Enviado das Nações Unidas para a crise, Staffan de Mistura disse, no entanto, que surgiram denúncias de ataques com morteiros e bombardeios desde que o acordo entrou em vigor, no início da noite desta segunda-feira (12).

Caminhões de ajuda humanitária da ONU chegam à cidade síria de Madaya, uma das localidades onde a crise de alimentação foi severa. Foto: OCHA/G. Seifo

Caminhões de ajuda humanitária da ONU chegam à cidade síria de Madaya, uma das localidades onde a crise de alimentação foi severa. Foto: OCHA/G. Seifo

O enviado especial da ONU para a Síria, Staffan de Mistura, afirmou nesta terça-feira (13), em Genebra, que de uma forma geral “houve uma redução significativa da violência na Síria”.

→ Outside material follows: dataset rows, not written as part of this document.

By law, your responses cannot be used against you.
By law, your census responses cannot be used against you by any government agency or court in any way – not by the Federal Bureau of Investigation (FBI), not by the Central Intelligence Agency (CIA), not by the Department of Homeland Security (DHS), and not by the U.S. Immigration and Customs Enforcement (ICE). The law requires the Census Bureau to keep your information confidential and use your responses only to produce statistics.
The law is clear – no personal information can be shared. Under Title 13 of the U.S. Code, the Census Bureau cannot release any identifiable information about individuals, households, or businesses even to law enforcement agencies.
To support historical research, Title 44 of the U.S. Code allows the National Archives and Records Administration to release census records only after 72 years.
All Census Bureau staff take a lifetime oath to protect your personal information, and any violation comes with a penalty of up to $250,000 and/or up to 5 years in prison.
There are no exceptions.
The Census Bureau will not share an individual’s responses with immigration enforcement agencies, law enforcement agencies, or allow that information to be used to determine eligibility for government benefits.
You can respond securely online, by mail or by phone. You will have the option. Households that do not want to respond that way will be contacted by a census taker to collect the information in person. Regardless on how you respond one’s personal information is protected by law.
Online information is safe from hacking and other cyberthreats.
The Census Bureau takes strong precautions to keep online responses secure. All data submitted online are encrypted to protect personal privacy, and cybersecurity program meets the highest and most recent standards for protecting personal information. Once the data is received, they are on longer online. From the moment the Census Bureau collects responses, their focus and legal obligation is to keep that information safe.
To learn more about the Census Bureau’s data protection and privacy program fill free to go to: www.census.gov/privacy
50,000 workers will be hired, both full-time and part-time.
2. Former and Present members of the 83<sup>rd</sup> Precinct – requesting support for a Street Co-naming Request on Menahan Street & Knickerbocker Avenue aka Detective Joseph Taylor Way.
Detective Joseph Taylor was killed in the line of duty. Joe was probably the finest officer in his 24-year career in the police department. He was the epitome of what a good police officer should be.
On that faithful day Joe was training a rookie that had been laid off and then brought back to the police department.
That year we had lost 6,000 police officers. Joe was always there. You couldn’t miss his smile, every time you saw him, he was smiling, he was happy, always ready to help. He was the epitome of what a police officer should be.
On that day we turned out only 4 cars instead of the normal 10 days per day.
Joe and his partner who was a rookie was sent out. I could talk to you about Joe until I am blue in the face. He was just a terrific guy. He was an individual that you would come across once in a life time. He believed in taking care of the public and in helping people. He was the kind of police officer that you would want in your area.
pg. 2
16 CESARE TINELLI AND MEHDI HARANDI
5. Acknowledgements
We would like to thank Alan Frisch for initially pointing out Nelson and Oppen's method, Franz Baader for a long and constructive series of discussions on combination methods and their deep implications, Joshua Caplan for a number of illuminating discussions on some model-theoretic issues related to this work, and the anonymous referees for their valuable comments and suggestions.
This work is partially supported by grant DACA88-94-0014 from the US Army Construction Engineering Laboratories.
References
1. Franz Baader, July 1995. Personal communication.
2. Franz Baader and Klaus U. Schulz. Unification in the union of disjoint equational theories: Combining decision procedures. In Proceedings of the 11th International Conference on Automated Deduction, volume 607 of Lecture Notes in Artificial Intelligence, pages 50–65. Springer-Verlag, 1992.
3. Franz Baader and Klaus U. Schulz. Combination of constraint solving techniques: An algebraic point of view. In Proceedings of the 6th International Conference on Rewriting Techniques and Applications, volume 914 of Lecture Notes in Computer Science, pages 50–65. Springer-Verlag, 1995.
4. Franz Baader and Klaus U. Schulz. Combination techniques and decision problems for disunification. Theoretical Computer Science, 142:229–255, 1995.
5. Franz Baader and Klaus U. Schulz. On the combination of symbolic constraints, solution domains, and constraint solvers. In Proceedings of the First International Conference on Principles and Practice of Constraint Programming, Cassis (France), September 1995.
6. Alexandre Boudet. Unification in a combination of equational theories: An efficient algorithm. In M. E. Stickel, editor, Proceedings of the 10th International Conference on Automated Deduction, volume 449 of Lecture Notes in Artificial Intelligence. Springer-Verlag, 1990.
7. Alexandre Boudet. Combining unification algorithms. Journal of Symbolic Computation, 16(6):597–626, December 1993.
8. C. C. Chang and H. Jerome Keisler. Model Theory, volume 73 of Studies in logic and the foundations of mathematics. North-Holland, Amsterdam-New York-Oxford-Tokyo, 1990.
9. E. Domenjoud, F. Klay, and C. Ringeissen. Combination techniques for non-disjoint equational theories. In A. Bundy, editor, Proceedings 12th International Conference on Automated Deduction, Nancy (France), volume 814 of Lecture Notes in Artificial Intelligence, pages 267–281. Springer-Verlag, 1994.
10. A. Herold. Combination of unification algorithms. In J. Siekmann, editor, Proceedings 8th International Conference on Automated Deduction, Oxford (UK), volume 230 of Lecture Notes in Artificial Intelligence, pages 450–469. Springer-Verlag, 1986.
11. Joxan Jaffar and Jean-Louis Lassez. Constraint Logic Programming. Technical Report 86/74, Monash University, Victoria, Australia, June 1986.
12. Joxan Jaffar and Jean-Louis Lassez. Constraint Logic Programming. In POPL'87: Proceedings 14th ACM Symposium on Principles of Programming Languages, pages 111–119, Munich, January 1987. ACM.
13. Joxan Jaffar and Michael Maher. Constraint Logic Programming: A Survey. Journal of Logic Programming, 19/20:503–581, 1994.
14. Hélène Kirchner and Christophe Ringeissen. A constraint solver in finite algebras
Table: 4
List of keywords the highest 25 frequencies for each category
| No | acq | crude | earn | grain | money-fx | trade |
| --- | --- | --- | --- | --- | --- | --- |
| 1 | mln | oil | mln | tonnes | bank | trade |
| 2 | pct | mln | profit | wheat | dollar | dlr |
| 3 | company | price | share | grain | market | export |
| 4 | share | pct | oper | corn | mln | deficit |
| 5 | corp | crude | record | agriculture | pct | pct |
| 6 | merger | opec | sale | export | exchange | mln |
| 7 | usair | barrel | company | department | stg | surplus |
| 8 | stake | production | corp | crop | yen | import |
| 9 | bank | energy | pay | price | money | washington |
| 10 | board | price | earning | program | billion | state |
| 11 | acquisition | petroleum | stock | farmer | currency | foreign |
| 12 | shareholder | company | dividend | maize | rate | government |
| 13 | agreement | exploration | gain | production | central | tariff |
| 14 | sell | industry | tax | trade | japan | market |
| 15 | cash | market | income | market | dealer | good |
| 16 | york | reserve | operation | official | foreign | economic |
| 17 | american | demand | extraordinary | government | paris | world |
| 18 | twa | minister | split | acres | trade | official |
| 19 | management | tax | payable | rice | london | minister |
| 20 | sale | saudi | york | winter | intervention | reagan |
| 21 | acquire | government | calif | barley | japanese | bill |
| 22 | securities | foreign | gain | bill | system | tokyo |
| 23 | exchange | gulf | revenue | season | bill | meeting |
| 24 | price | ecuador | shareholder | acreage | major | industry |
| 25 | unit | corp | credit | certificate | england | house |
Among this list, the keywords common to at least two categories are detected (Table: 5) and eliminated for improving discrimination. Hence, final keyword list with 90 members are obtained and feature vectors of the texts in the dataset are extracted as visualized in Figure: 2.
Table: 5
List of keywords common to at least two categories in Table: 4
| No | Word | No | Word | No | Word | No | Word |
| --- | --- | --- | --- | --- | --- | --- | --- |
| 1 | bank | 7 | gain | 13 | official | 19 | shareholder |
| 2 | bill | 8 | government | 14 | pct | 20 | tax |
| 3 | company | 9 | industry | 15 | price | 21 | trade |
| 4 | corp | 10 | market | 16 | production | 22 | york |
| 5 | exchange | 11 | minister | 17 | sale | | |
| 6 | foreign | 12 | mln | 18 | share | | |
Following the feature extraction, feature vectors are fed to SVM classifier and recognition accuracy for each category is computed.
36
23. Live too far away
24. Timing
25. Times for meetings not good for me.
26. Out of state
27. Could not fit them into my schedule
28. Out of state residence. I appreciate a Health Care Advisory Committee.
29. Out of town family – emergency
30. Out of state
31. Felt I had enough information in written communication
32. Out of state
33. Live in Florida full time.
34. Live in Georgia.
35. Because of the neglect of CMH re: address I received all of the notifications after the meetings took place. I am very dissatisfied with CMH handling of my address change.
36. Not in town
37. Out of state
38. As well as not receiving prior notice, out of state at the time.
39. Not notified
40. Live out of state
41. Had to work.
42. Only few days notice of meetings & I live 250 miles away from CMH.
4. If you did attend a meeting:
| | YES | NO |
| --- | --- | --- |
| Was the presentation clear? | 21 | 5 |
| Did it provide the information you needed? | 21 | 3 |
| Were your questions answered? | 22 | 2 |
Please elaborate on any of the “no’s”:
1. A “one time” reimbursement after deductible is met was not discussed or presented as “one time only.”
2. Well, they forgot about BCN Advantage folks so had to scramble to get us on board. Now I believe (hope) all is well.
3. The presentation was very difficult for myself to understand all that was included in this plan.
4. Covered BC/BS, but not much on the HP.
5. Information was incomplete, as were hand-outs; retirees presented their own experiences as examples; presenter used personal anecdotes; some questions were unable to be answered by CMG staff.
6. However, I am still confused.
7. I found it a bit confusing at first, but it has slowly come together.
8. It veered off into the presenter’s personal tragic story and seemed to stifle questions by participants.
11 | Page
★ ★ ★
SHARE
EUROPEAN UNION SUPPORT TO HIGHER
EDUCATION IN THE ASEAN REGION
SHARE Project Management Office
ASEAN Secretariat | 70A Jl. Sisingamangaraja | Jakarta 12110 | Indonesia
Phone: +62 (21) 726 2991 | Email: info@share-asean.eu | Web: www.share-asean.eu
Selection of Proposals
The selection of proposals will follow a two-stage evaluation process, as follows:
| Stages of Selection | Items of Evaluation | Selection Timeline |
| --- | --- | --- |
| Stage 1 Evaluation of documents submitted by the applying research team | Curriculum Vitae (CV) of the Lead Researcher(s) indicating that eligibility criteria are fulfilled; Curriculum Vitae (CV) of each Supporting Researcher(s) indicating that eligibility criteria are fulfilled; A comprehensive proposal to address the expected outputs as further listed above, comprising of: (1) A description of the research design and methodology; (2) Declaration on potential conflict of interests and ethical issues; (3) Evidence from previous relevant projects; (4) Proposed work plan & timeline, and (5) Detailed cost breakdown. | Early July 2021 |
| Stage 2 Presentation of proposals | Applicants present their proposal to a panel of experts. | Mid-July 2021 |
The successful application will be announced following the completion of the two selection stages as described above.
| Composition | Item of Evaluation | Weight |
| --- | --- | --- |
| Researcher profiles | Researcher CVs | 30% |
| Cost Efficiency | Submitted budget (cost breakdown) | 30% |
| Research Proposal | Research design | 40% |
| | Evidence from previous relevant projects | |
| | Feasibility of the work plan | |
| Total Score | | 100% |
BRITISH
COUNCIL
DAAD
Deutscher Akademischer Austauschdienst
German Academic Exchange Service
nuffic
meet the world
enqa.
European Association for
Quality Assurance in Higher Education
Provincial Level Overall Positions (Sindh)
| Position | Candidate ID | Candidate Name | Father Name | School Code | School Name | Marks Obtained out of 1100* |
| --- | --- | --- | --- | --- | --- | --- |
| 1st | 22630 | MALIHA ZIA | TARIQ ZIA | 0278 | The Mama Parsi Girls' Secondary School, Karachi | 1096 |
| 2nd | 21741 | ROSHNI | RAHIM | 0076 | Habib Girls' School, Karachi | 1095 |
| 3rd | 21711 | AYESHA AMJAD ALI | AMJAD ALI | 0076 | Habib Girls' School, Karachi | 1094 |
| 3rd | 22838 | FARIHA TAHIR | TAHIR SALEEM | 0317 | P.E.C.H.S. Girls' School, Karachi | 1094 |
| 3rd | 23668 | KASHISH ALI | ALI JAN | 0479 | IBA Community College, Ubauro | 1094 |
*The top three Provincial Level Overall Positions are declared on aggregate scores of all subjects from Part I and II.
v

O acordo de cessar-fogo entre governo e oposição entrou em vigor no início da noite desta segunda-feira (12). Mistura disse que, apesar das alegações de ataques de morteiros e bombardeios, a situação melhorou nas últimas 24 horas.

Segundo o enviado da ONU, “a queda da violência pode ser sentida particularmente em Alepo, Hama, Latakia e Idlib”, informou a Rádio ONU. No caso de Alepo, Mistura afirmou que “fontes na região disseram que a situação melhorou drasticamente, sem qualquer bombardeio”.

Ele citou ainda que a capital, Damasco, e a área central do país também estiveram calmas durante este período, com alguma exceção em Harasta. No sul da Síria, foram registrados vários combates entre a rede terrorista Al Nusra e as forças do governo.

Staffan de Mistura disse que “outras violações do acordo de cessar-fogo são inevitáveis”, mas ao mesmo tempo alertou para que não se permita que qualquer violência tenha “um efeito de bola de neve” sobre a situação.

O enviado da ONU declarou que a Organização tem 24 caminhões carregados e prontos para seguir para Alepo com ajuda humanitária, e que isso continua sendo prioridade. Mas, para que isso ocorra, o governo sírio, que controla o acesso à região, precisa conceder acesso irrestrito.

Mistura disse ainda que as cartas de autorização para a entrada dos comboios da ONU ainda não foram entregues pelo governo sírio. Ele espera que a liberação ocorra em breve para aproveitar a “calma relativa” na região.